[Extracted page text data]

********************

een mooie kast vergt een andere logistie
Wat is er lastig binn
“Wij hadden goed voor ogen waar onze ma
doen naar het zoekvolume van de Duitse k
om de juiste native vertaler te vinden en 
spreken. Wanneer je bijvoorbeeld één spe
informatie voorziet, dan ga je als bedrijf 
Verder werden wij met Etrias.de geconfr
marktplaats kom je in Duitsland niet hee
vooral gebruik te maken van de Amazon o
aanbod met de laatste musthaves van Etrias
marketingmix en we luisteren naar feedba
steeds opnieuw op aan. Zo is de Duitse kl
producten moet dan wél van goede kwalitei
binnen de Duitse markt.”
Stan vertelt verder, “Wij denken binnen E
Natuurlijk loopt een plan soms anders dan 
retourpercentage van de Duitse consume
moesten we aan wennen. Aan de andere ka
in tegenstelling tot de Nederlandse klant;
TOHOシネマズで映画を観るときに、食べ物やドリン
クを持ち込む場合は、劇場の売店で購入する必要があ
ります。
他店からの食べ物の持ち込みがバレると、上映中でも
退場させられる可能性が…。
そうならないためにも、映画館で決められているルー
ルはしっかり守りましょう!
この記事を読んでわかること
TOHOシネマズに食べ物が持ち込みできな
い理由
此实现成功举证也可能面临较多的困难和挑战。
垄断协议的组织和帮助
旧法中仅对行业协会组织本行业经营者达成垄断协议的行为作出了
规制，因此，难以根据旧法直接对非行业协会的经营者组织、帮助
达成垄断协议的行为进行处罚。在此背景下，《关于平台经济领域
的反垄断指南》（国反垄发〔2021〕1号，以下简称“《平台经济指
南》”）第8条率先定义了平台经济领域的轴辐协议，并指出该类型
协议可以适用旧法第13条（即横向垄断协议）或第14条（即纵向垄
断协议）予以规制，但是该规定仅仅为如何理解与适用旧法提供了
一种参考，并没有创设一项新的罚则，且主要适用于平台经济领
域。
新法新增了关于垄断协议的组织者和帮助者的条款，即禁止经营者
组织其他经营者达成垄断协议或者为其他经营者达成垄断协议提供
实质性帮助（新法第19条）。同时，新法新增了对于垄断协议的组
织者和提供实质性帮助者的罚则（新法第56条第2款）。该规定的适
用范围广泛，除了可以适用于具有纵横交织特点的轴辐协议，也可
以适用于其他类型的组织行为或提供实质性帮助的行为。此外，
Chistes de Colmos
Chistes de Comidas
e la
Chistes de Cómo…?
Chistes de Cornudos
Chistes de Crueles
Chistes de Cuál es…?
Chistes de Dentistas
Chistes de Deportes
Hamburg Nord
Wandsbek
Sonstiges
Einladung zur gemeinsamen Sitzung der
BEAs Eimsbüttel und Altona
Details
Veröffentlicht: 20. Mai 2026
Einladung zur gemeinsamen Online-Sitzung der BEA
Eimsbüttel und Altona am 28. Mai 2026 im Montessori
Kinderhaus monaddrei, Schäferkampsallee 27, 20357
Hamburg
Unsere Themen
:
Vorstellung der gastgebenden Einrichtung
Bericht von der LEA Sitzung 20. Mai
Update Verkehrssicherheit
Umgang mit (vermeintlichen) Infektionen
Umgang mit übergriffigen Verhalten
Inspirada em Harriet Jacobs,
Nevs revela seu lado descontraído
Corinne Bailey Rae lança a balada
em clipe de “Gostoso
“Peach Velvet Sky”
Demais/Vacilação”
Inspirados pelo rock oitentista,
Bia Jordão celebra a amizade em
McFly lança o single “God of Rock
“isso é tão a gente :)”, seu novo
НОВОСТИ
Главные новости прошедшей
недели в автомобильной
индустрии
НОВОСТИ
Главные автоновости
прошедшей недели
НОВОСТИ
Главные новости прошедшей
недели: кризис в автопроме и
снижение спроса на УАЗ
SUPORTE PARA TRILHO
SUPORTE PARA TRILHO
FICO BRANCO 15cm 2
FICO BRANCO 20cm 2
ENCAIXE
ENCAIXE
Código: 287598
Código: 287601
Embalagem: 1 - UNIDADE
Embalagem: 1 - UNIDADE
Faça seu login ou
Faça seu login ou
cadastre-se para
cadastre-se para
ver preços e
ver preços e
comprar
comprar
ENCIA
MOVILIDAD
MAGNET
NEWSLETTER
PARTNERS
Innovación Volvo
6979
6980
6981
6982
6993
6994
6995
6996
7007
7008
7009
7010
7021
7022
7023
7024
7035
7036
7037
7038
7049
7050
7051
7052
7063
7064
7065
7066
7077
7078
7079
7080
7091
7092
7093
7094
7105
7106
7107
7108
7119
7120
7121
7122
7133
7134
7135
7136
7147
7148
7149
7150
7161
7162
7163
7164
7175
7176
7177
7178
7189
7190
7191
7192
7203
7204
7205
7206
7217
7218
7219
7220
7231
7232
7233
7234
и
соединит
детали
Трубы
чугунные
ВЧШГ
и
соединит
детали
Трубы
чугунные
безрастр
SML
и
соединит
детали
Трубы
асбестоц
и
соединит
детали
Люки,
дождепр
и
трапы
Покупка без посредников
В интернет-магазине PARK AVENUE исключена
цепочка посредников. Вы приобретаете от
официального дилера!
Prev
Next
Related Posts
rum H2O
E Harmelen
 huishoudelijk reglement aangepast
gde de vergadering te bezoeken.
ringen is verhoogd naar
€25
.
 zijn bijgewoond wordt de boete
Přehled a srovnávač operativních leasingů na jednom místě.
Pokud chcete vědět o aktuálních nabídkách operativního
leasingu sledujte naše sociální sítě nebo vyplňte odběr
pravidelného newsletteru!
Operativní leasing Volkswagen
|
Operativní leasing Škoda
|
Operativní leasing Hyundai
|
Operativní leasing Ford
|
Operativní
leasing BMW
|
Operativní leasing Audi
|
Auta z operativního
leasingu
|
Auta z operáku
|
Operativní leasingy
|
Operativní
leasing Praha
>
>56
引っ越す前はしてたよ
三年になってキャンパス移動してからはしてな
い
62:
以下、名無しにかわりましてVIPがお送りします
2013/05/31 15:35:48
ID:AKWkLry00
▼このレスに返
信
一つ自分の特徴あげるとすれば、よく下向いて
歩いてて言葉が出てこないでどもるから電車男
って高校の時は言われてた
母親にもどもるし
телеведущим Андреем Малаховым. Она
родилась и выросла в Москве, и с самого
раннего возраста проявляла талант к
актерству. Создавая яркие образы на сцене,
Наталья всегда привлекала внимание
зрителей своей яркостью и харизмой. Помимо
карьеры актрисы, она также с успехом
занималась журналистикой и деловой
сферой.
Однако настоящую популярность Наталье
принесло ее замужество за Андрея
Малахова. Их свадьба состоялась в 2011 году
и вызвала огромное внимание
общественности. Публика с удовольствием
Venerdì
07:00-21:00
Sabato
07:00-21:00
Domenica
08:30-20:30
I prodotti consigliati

********************

TASK TO CARRY OUT – For each line in the data that contains the string "Eimsbüttel", give a copy of that line.

SOLUTION TO THIS EXERCISE –
BEAs Eimsbüttel und Altona
Eimsbüttel und Altona am 28. Mai 2026 im Montessori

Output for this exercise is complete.